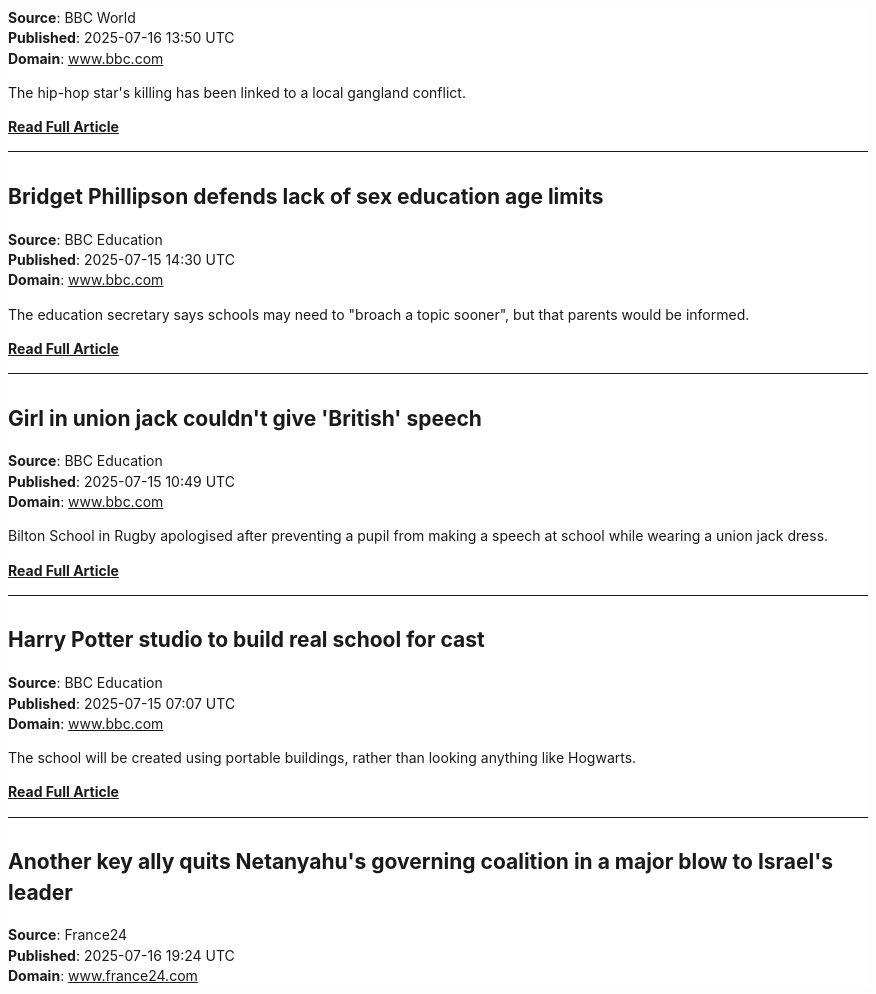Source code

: **Source**: BBC World  
**Published**: 2025-07-16 13:50 UTC  
**Domain**: www.bbc.com

The hip-hop star's killing has been linked to a local gangland conflict.

**[Read Full Article](https://www.bbc.com/news/articles/cx23v5y8j30o)**

---

## Bridget Phillipson defends lack of sex education age limits

**Source**: BBC Education  
**Published**: 2025-07-15 14:30 UTC  
**Domain**: www.bbc.com

The education secretary says schools may need to "broach a topic sooner", but that parents would be informed.

**[Read Full Article](https://www.bbc.com/news/articles/cm2zrylqzeyo)**

---

## Girl in union jack couldn't give 'British' speech

**Source**: BBC Education  
**Published**: 2025-07-15 10:49 UTC  
**Domain**: www.bbc.com

Bilton School in Rugby apologised after preventing a pupil from making a speech at school while wearing a union jack dress.

**[Read Full Article](https://www.bbc.com/news/articles/cyvj289y788o)**

---

## Harry Potter studio to build real school for cast

**Source**: BBC Education  
**Published**: 2025-07-15 07:07 UTC  
**Domain**: www.bbc.com

The school will be created using portable buildings, rather than looking anything like Hogwarts.

**[Read Full Article](https://www.bbc.com/news/articles/c30727y4ey1o)**

---

## Another key ally quits Netanyahu's governing coalition in a major blow to Israel's leader

**Source**: France24  
**Published**: 2025-07-16 19:24 UTC  
**Domain**: www.france24.com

============

__ASSIGNMENT__. Wherever an image appears, omit it; copy the rest of the records exactly.

__THE COMPLETED TASK__.
Source code

: **Source**: BBC World  
**Published**: 2025-07-16 13:50 UTC  
**Domain**: www.bbc.com

The hip-hop star's killing has been linked to a local gangland conflict.

**[Read Full Article](https://www.bbc.com/news/articles/cx23v5y8j30o)**

---

## Bridget Phillipson defends lack of sex education age limits

**Source**: BBC Education  
**Published**: 2025-07-15 14:30 UTC  
**Domain**: www.bbc.com

The education secretary says schools may need to "broach a topic sooner", but that parents would be informed.

**[Read Full Article](https://www.bbc.com/news/articles/cm2zrylqzeyo)**

---

## Girl in union jack couldn't give 'British' speech

**Source**: BBC Education  
**Published**: 2025-07-15 10:49 UTC  
**Domain**: www.bbc.com

Bilton School in Rugby apologised after preventing a pupil from making a speech at school while wearing a union jack dress.

**[Read Full Article](https://www.bbc.com/news/articles/cyvj289y788o)**

---

## Harry Potter studio to build real school for cast

**Source**: BBC Education  
**Published**: 2025-07-15 07:07 UTC  
**Domain**: www.bbc.com

The school will be created using portable buildings, rather than looking anything like Hogwarts.

**[Read Full Article](https://www.bbc.com/news/articles/c30727y4ey1o)**

---

## Another key ally quits Netanyahu's governing coalition in a major blow to Israel's leader

**Source**: France24  
**Published**: 2025-07-16 19:24 UTC  
**Domain**: www.france24.com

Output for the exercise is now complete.